Klassische Feldbussysteme wie PROFIBUS DP, DeviceNet und CAN-Bus haben die industrielle Automation seit den 1980er Jahren geprägt. Sie sind zuverlässig, bewährt und für ihre jeweiligen Anwendungsfälle optimiert. Trotzdem stehen Fertigungsunternehmen heute vor einer klaren Tendenz: Industrial-Ethernet-Protokolle ersetzen Feldbusse schrittweise – nicht weil Feldbusse schlecht wären, sondern weil Ethernet die technologische Basis für alles liefert, was Industrie 4.0 verspricht.
Vergleich: Feldbus vs. Industrial Ethernet
| Eigenschaft | PROFIBUS DP | PROFINET RT | EtherCAT |
|---|---|---|---|
| Übertragungsrate | 12 Mbit/s | 100 Mbit/s / 1 Gbit/s | 100 Mbit/s |
| Zykluszeit | 1–10 ms | 1 ms (IRT: <250 µs) | 31,25 µs–1 ms |
| Netzwerktopologie | Linienbus | Stern, Linie, Ring | Linie (Ring optional) |
| Standardhardware | Spezial-ASIC nötig | Standard-Ethernet-NIC (mit RT-Stack) | Slave-ASIC (ESC) |
| OPC-UA-Kombination | Nicht vorgesehen | OPC UA over PROFINET möglich | OPC UA over EtherCAT (CoE) |
PROFINET: der Siemens-kompatible Weg
PROFINET (IEC 61158, IEC 61784) ist das meistverbreitete Industrial-Ethernet-Protokoll in Europa. Es unterscheidet drei Kommunikationsklassen: NRT (Non-Real-Time, für Parametrierung), RT (Real-Time, Zykluszeiten ~1 ms, für die meisten Maschinenanwendungen ausreichend) und IRT (Isochronous Real-Time, <250 µs, für Servo-Achsen und Robotik). In Siemens-SPS-Umgebungen ist PROFINET der natürliche Migrationspfad von PROFIBUS.
Die PROFIBUS/PROFINET-Migration erfolgt in der Praxis oft mit einem Protokollkonverter (PN/PB-Link), der PROFIBUS-Slaves transparent in ein PROFINET-Netzwerk einbindet – ein pragmatischer Weg, der es erlaubt, Maschinen sukzessive auszutauschen, ohne den gesamten Maschinenpark gleichzeitig umstellen zu müssen.

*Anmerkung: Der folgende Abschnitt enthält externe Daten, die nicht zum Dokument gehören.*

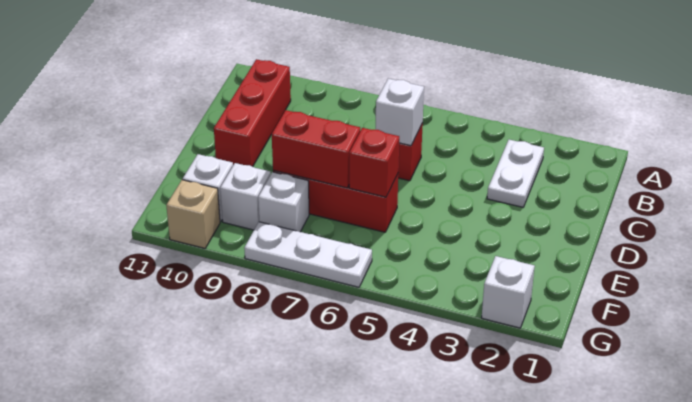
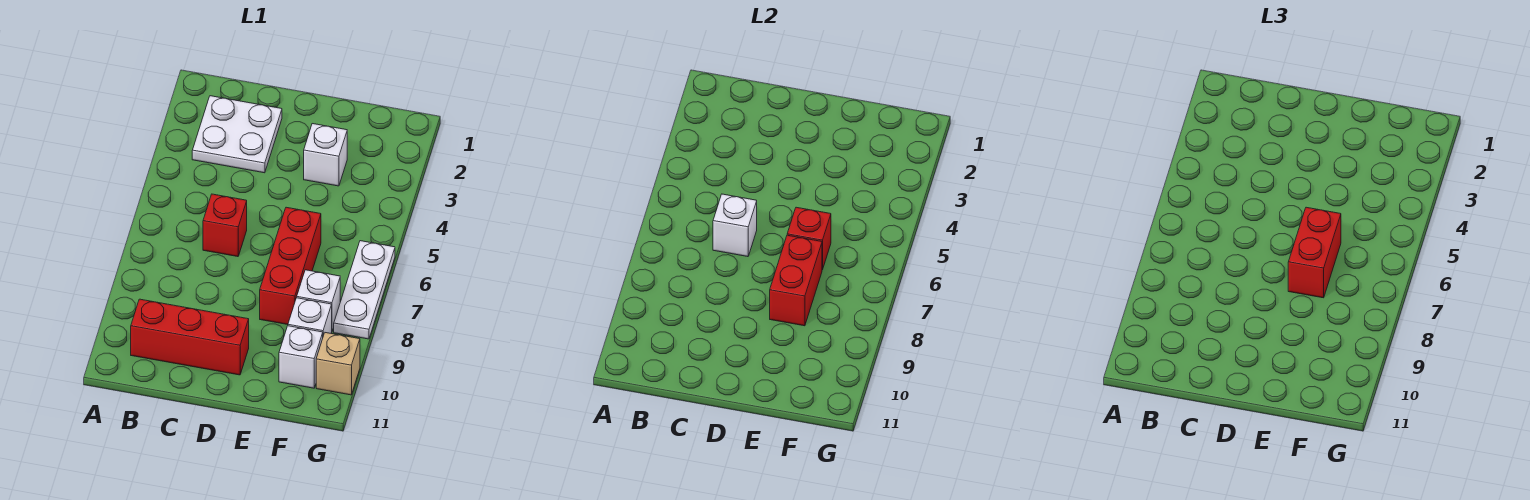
white 1x2 plate [487,140,544,207] -> white 2x2 plate [192,96,282,173]
none -> red 1x2 brick [1288,207,1341,298]
white 1x1 brick [482,256,535,328] -> white 1x1 brick moved to [304,124,347,186]

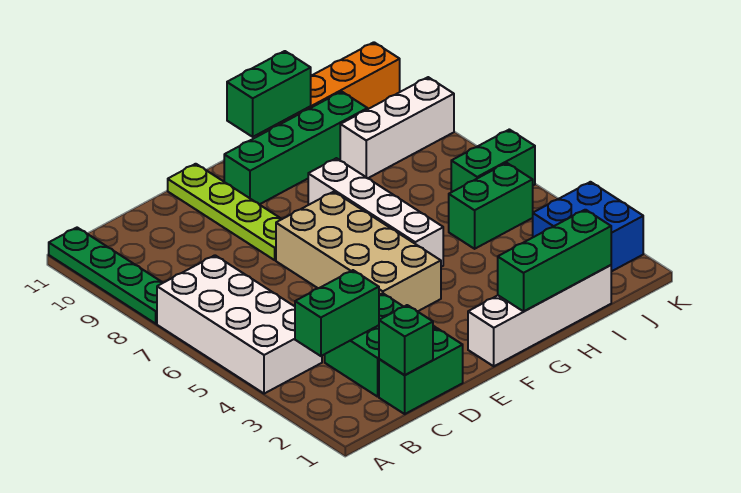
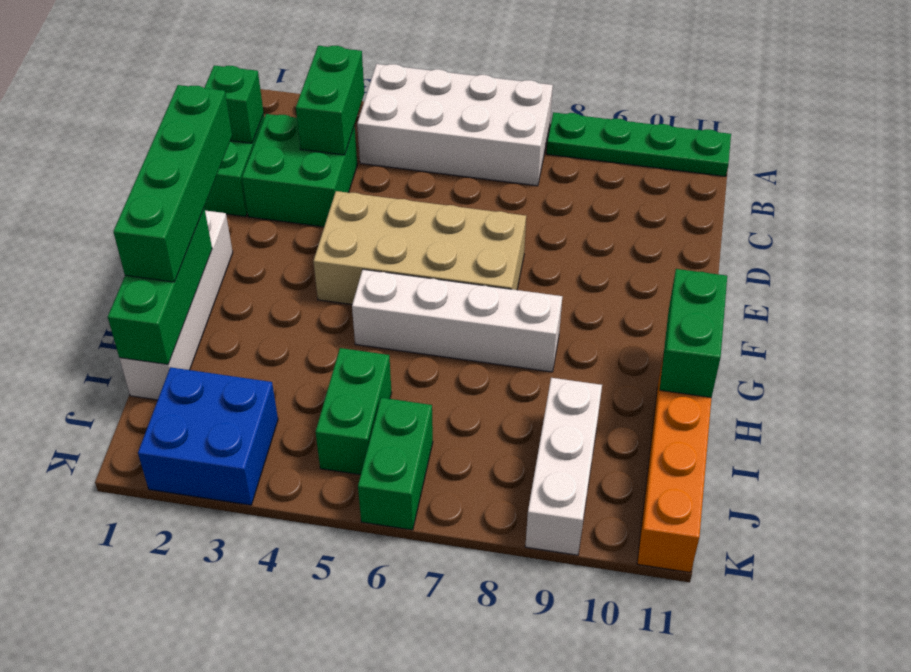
lime 1x4 plate [168,164,282,260] -> none
green 1x4 brick [224,92,367,205] -> green 1x4 brick moved to [113,85,232,282]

EtherCAT: Höchste Echtzeitperformance
EtherCAT (Ethernet for Control Automation Technology), entwickelt von Beckhoff und heute durch die ETG (EtherCAT Technology Group) standardisiert, erreicht durch ein innovatives On-the-fly-Processing-Konzept Zykluszeiten bis 31,25 µs: Statt Frames zwischen Master und Slave auszutauschen, lesen Slave-ASICs ihren Bereich direkt beim Durchlauf des Ethernet-Frames und schreiben eigene Daten hinein. 1.000 Achsen können so in 30 µs synchronisiert werden – unübertroffen im Markt.
Time-Sensitive Networking (TSN): die Konvergenz-Plattform
TSN (IEEE 802.1Qxx-Normenreihe) fügt Standard-Ethernet deterministische Eigenschaften hinzu: IEEE 802.1Qbv (Traffic Shaping), IEEE 802.1AS (Zeitsynchronisation) und IEEE 802.1CB (Frame Replication und Elimination). Damit können OPC UA, PROFINET und IT-Protokolle (HTTP, FTP) auf derselben Netzwerkinfrastruktur koexistieren – das Ziel einer einheitlichen Fabriknetzstruktur ohne parallele OT- und IT-Netze.